# Tree service employee dies in SC



## Trinity Honoria (Aug 7, 2006)

A tree-service employee died Monday after falling more than 100 feet from a bucket truck in Laurens County.

Laurens County Coroner Nick Nichols said that the man was working on some trees along U.S. 25 in the Princeton community of the county.

No details were available about why the worker fell and his indentity was not released. 


An autopsy is scheduled for Tuesday, Nichols said. 

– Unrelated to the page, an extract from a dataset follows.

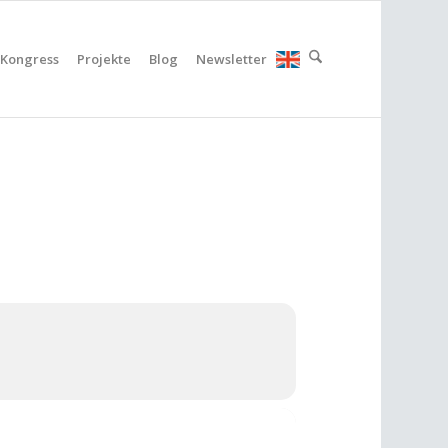
Kongress
Projekte
Blog
Newsletter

http://www.wyff4.com/news/9642196/detail.html


----------



## Ekka (Aug 7, 2006)

Poor bugger.

I'd say not lanyarded in, common problem.


----------



## l2edneck (Aug 7, 2006)

*doesnt take much.....*

its a sad day when 1 passes 
this just reminds me to be safer
but just remember we never know when its the last tree 
my thoughts and prayers are with his family


----------



## 046 (Aug 7, 2006)

not clipped in...


----------



## DDM (Aug 7, 2006)

That happened about 10 miles up the hwy from me. A buddy of mine is a county fire commiss he said the boom snapped. Dont know that 100% though.
It was the big green companies employee.


----------



## woodchux (Jan 18, 2011)

I remember that one... the bucket broke off the boom.


----------